The trained CNN can successfully predict the time-averaged flow field around individual turbines, while the data augmentation technique can effectively address the location sensitivity of the trained CNN. The predicted flow field clearly reflects the main features of the turbine wakes obtained from LES. The velocity profiles drawn from CNN predictions agree well with LES time-averaged results and the overall relative errors are no more than 3%. The presented model has a good generality in different wind speeds. However, wake overlapping will affect the accuracy of the predictions. Different turbine distances lead to different wake-turbine interaction effects and, thus, the flow structure near the turbine varies significantly.
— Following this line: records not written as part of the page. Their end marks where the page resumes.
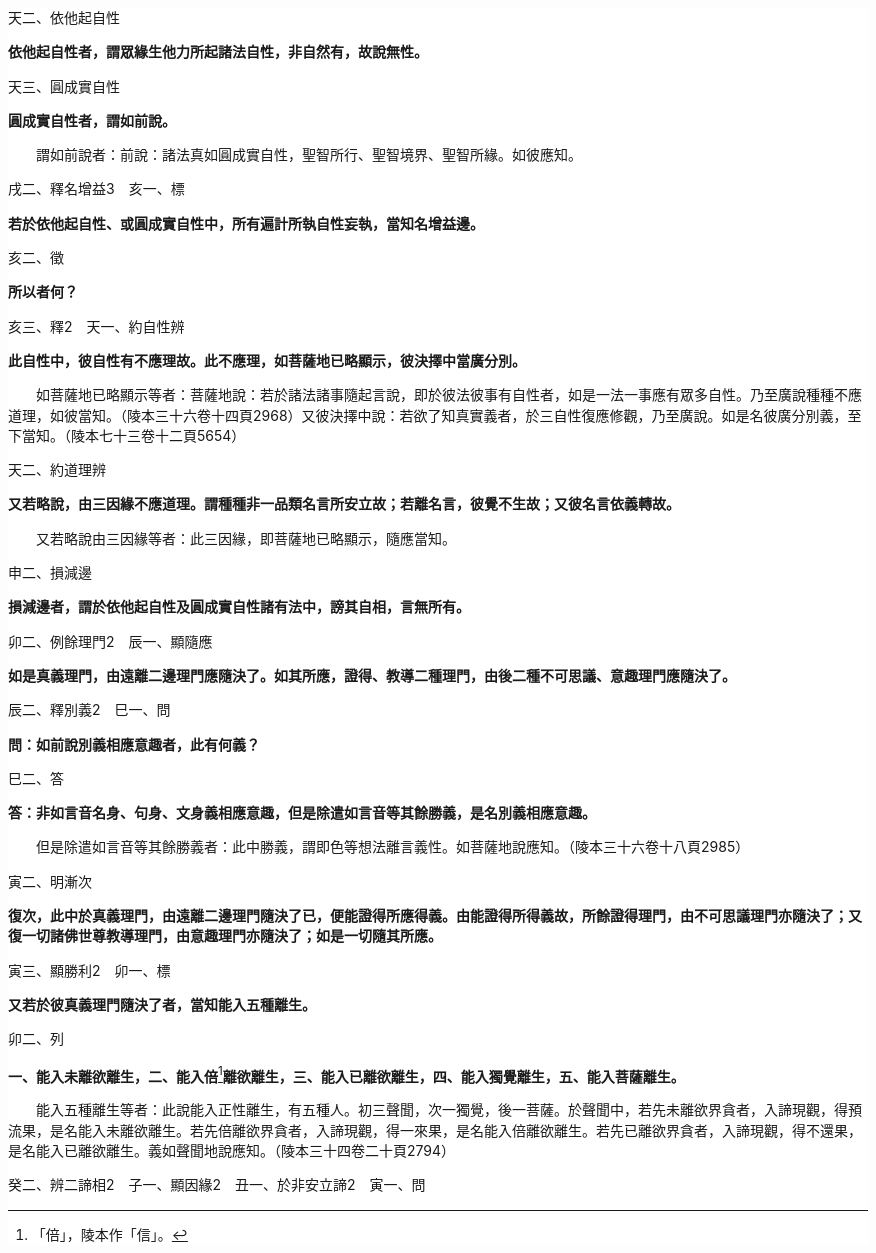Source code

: 天二、依他起自性

**依他起自性者，謂眾緣生他力所起諸法自性，非自然有，故說無性。**

天三、圓成實自性

**圓成實自性者，謂如前說。**

　　謂如前說者：前說：諸法真如圓成實自性，聖智所行、聖智境界、聖智所緣。如彼應知。

戌二、釋名增益3　亥一、標

**若於依他起自性、或圓成實自性中，所有遍計所執自性妄執，當知名增益邊。**

亥二、徵

**所以者何？**

亥三、釋2　天一、約自性辨

**此自性中，彼自性有不應理故。此不應理，如菩薩地已略顯示，彼決擇中當廣分別。**

　　如菩薩地已略顯示等者：菩薩地說：若於諸法諸事隨起言說，即於彼法彼事有自性者，如是一法一事應有眾多自性。乃至廣說種種不應道理，如彼當知。（陵本三十六卷十四頁2968）又彼決擇中說：若欲了知真實義者，於三自性復應修觀，乃至廣說。如是名彼廣分別義，至下當知。（陵本七十三卷十二頁5654）

天二、約道理辨

**又若略說，由三因緣不應道理。謂種種非一品類名言所安立故；若離名言，彼覺不生故；又彼名言依義轉故。**

　　又若略說由三因緣等者：此三因緣，即菩薩地已略顯示，隨應當知。

申二、損減邊

**損減邊者，謂於依他起自性及圓成實自性諸有法中，謗其自相，言無所有。**

卯二、例餘理門2　辰一、顯隨應

**如是真義理門，由遠離二邊理門應隨決了。如其所應，證得、教導二種理門，由後二種不可思議、意趣理門應隨決了。**

辰二、釋別義2　巳一、問

**問：如前說別義相應意趣者，此有何義？**

巳二、答

**答：非如言音名身、句身、文身義相應意趣，但是除遣如言音等其餘勝義，是名別義相應意趣。**

　　但是除遣如言音等其餘勝義者：此中勝義，謂即色等想法離言義性。如菩薩地說應知。（陵本三十六卷十八頁2985）

寅二、明漸次

**復次，此中於真義理門，由遠離二邊理門隨決了已，便能證得所應得義。由能證得所得義故，所餘證得理門，由不可思議理門亦隨決了；又復一切諸佛世尊教導理門，由意趣理門亦隨決了；如是一切隨其所應。**

寅三、顯勝利2　卯一、標

**又若於彼真義理門隨決了者，當知能入五種離生。**

卯二、列

**一、能入未離欲離生，二、能入倍**[^13]**離欲離生，三、能入已離欲離生，四、能入獨覺離生，五、能入菩薩離生。**

　　能入五種離生等者：此說能入正性離生，有五種人。初三聲聞，次一獨覺，後一菩薩。於聲聞中，若先未離欲界貪者，入諦現觀，得預流果，是名能入未離欲離生。若先倍離欲界貪者，入諦現觀，得一來果，是名能入倍離欲離生。若先已離欲界貪者，入諦現觀，得不還果，是名能入已離欲離生。義如聲聞地說應知。（陵本三十四卷二十頁2794）

癸二、辨二諦相2　子一、顯因緣2　丑一、於非安立諦2　寅一、問


[^1]: 「三十八卷三頁」，披尋記原作「三十七卷二十二頁」。
[^2]: 編按：顯揚論原文無「世」字。
[^3]: 「獲」，大正、陵本作「護」。
[^4]: 「相」，大正作「想」。
[^5]: 「得」，大正作「向」。
[^6]: 「極」，大正、陵本作「所」。
[^7]: 「頌」，大正、陵本作「誦」。
[^8]: 「頌」，大正、陵本作「誦」。
[^9]: 「想」，陵本作「相」。
[^10]: 「諸」，大正作「謂」。
[^11]: 「生」，大正作「住」。
[^12]: 「二」，大正作「一」。
[^13]: 「倍」，陵本作「信」。
[^14]: 「沈」，大正、陵本作「現」。
[^15]: 「聞」，大正作「開」。
[^16]: 編按：「虛偽論」，顯揚論原文為「詰諍論」。
[^17]: 「己」，陵本作「已」。
[^18]: 「己」，陵本作「已」。
[^19]: 「辦」，大正、陵本作「功」。
[^20]: 「五卷」，披尋記原作「九卷」。
[^21]: 「於」，大正作「於依」。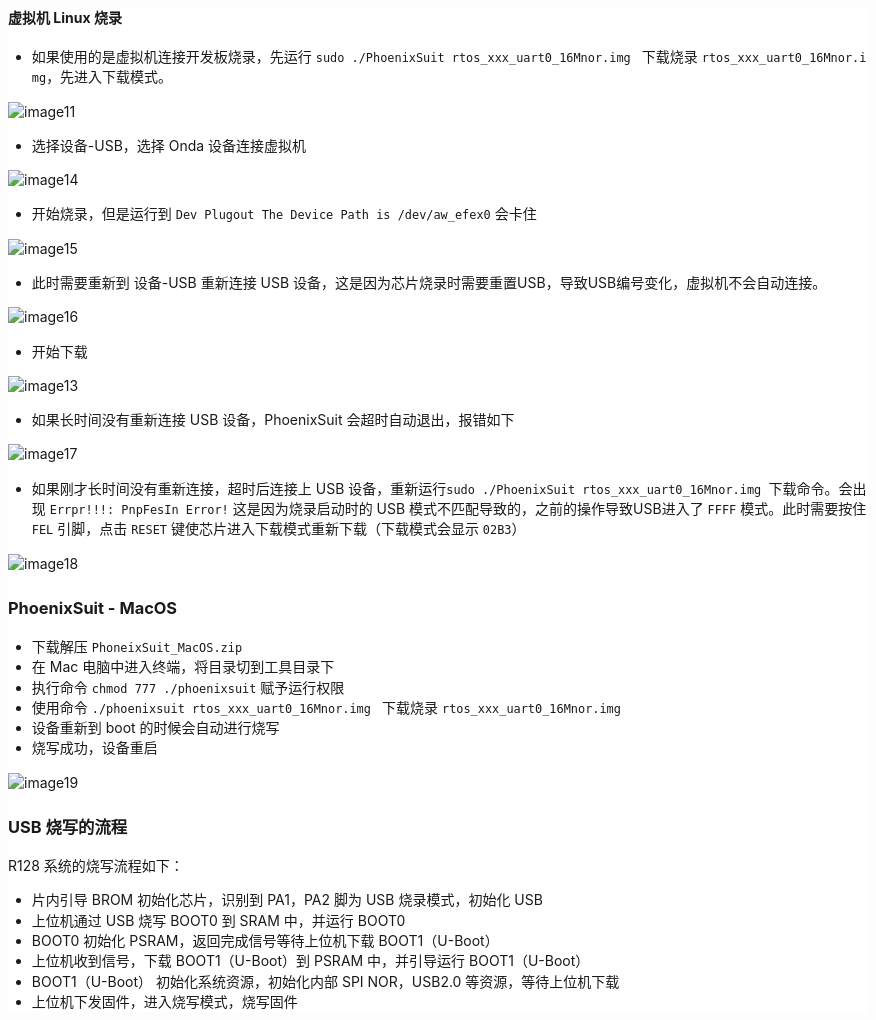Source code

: #### 虚拟机 Linux 烧录

-  如果使用的是虚拟机连接开发板烧录，先运行 `sudo ./PhoenixSuit rtos_xxx_uart0_16Mnor.img ` 下载烧录 `rtos_xxx_uart0_16Mnor.img`，先进入下载模式。

![image11](http://photos.100ask.net/aw-r128-docs/rtos/quick-start/part2/chapter4/image11.png)

-  选择设备-USB，选择 Onda 设备连接虚拟机

![image14](http://photos.100ask.net/aw-r128-docs/rtos/quick-start/part2/chapter4/image14.png)

-  开始烧录，但是运行到 `Dev Plugout The Device Path is /dev/aw_efex0` 会卡住

![image15](http://photos.100ask.net/aw-r128-docs/rtos/quick-start/part2/chapter4/image15.png)

-  此时需要重新到 设备-USB 重新连接 USB 设备，这是因为芯片烧录时需要重置USB，导致USB编号变化，虚拟机不会自动连接。

![image16](http://photos.100ask.net/aw-r128-docs/rtos/quick-start/part2/chapter4/image16.png)

-  开始下载

![image13](http://photos.100ask.net/aw-r128-docs/rtos/quick-start/part2/chapter4/image13.png)

-  如果长时间没有重新连接 USB 设备，PhoenixSuit 会超时自动退出，报错如下

![image17](http://photos.100ask.net/aw-r128-docs/rtos/quick-start/part2/chapter4/image17.png)

-  如果刚才长时间没有重新连接，超时后连接上 USB 设备，重新运行`sudo ./PhoenixSuit rtos_xxx_uart0_16Mnor.img `下载命令。会出现 `Errpr!!!: PnpFesIn Error!` 这是因为烧录启动时的 USB 模式不匹配导致的，之前的操作导致USB进入了 `FFFF` 模式。此时需要按住 `FEL` 引脚，点击 `RESET` 键使芯片进入下载模式重新下载（下载模式会显示 `02B3`）

![image18](http://photos.100ask.net/aw-r128-docs/rtos/quick-start/part2/chapter4/image18.png)

### PhoenixSuit - MacOS

-  下载解压 `PhoneixSuit_MacOS.zip` 
-  在 Mac 电脑中进入终端，将目录切到工具目录下
-  执行命令 `chmod 777 ./phoenixsuit` 赋予运行权限
-  使用命令 `./phoenixsuit rtos_xxx_uart0_16Mnor.img ` 下载烧录 `rtos_xxx_uart0_16Mnor.img`
-  设备重新到 boot 的时候会自动进行烧写
-  烧写成功，设备重启

![image19](http://photos.100ask.net/aw-r128-docs/rtos/quick-start/part2/chapter4/image19.png)

### USB 烧写的流程

R128 系统的烧写流程如下：

-  片内引导 BROM 初始化芯片，识别到 PA1，PA2 脚为 USB 烧录模式，初始化 USB
-  上位机通过 USB 烧写 BOOT0 到 SRAM 中，并运行 BOOT0
-  BOOT0 初始化 PSRAM，返回完成信号等待上位机下载 BOOT1（U-Boot）
-  上位机收到信号，下载 BOOT1（U-Boot）到 PSRAM 中，并引导运行 BOOT1（U-Boot）
-  BOOT1（U-Boot） 初始化系统资源，初始化内部 SPI NOR，USB2.0 等资源，等待上位机下载
-  上位机下发固件，进入烧写模式，烧写固件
Since the CNN model is only trained using one turbine wake interaction case, the generality in different wake interaction cases is approvable. In a future study, we will consider more wake overlapping cases in the training dataset to enable better flow field predictions.

(2)

The computational cost associated with the LES to generate the time-average flow field for each case was over $8\times {10}^4$ CPU hours, whereas the CNN required nearly 50 s to reconstruct the same flow field. Considering the training cost of about 10 CPU hours and the cost of LES to produce instantaneous flow field (i.e., $9.6\times {10}^3$ CPU hours) for the inputs of the CNN, the total cost of the proposed CNN is 88% less than that of the LES. Therefore, the proposed CNN algorithms could enable reliable predictions of the wake flow field at a fraction of the cost required by the LES.

(3)

The CNN predictions for the aerodynamic power productions were in good agreement with the LES results, except for the turbine located in the near wake of the upwind turbine owing to an underestimation of the velocity deficit within the wake. Overall, the comparisons between the LES results and CNN predictions of the SWiFT wind turbines demonstrate the potential of the developed CNN autoencoder for predicting time-averaged flow fields and the power production of wind turbines while being several orders of magnitude less computationally expensive than high-fidelity numerical simulations.